Der Münchner Siemens-Konzern will seine Umsätze in China von derzeit vier Milliarden Euro in den kommenden drei bis fünf Jahren verdoppeln.

HB SCHANGHAI. Deswegen plant das Unternehmen in Fernost Milliardeninvestitionen und eine ehrgeizige Marktstrategie. Insgesamt werde das Unternehmen in den nächsten drei bis fünf Jahren mehr als eine Milliarde Euro in China investieren, sagte Siemens-Chef Heinrich von Pierer am Montag in Schanghai.

„Der Wettbewerb in China wird immer härter“, sagte Pierer weiter.
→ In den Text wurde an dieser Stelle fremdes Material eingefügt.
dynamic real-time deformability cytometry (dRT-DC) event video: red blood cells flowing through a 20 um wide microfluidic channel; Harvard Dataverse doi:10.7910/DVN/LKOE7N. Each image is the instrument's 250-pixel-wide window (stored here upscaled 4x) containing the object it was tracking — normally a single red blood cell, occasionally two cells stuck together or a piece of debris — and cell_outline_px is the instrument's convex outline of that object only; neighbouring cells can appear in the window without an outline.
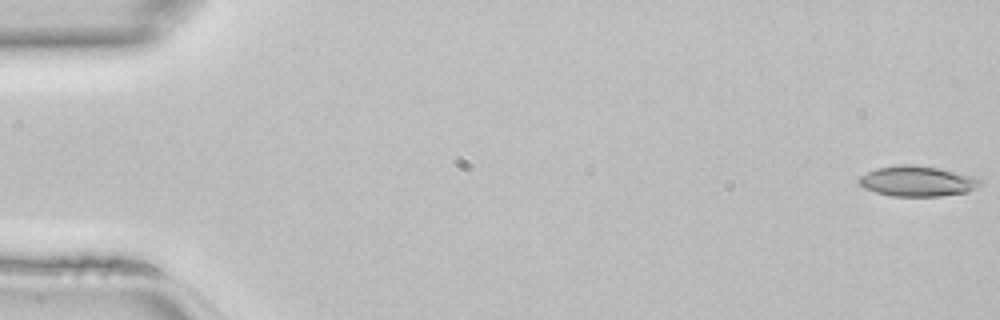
{"species": "common noctule bat (a hibernating species)", "species_latin": "Nyctalus noctula", "temperature_condition": "room temperature", "stored_images_in_passage": 46, "camera_frame_rate_fps": 3000, "um_per_image_px": 0.085, "animal": {"sex": "female", "body_mass_g": 22.7, "forearm_length_mm": 54.2}, "frame": {"image": 1, "passage_image": 1, "time_ms": 0.0, "image_size_px": [1000, 320], "cell_outline_px": [[984, 184], [980, 188], [968, 192], [940, 196], [892, 196], [876, 192], [864, 188], [856, 180], [860, 176], [876, 168], [904, 164], [908, 164], [940, 168], [976, 176]], "centroid_in_image_um": [78.04, 15.4], "position_along_channel_um": 7.0, "area_um2": 21.73}}
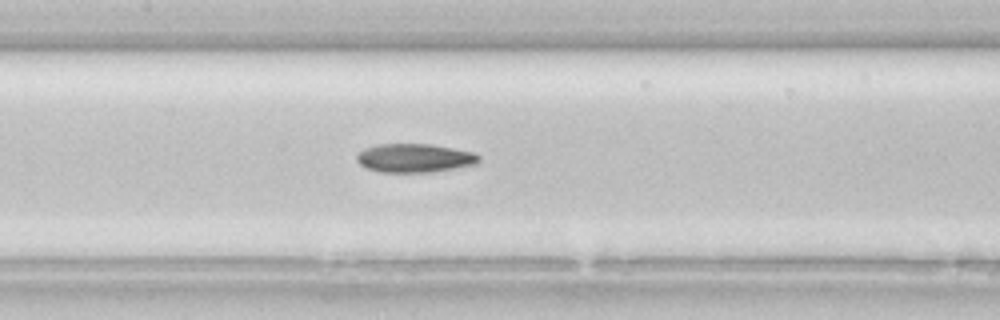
{"frame": {"image": 2, "passage_image": 22, "time_ms": 7.0, "image_size_px": [1000, 320], "cell_outline_px": [[480, 164], [432, 172], [380, 172], [368, 168], [360, 164], [356, 160], [356, 156], [364, 148], [376, 144], [432, 144], [476, 152], [480, 156]], "centroid_in_image_um": [35.3, 13.43], "position_along_channel_um": 172.1, "area_um2": 20.69}}
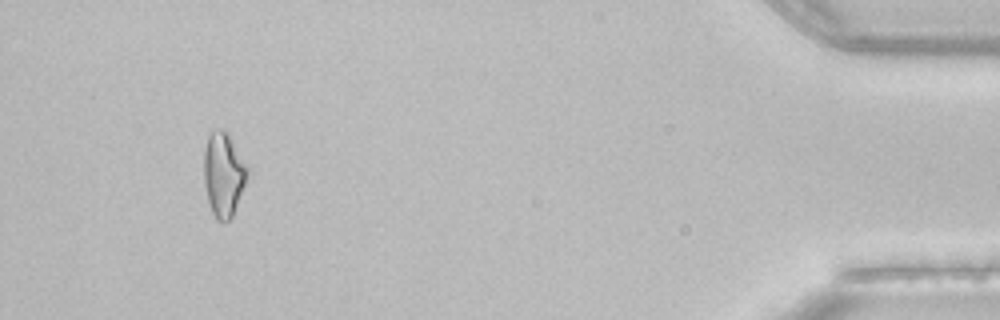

Der gestiegene internationale Wettbewerbsdruck und die beeindruckende Aufholjagd chinesischer Unternehmen machten dem Konzern zu schaffen. So hatte Siemens etwa im Bereich der Mobiltelefone in den vergangenen Jahren mehr als die Hälfte seines Marktanteils an lokale Hersteller verloren und liegt heute den Angaben zufolge bei vier bis fünf Prozent.

Die Investitionen sollen vor allem in den Ausbau der Niederlassungen und die Gründung neuer Joint Ventures fließen. Außerdem will Siemens seinen prozentualen Anteil an Joint Ventures erhöhen. Auch der Kauf von Firmen sei eine Option, sagte von Pierer. Der Neubau der Firmenzentrale in Peking, die 2006 fertig gestellt sein soll, werde weitere 100 Millionen Euro kosten. Etwa 40 der bislang insgesamt 45 Gemeinschaftsunternehmen von Siemens seien profitabel, betonte der Siemens-Chef. Genaue Zahlen wollte er nicht nennen.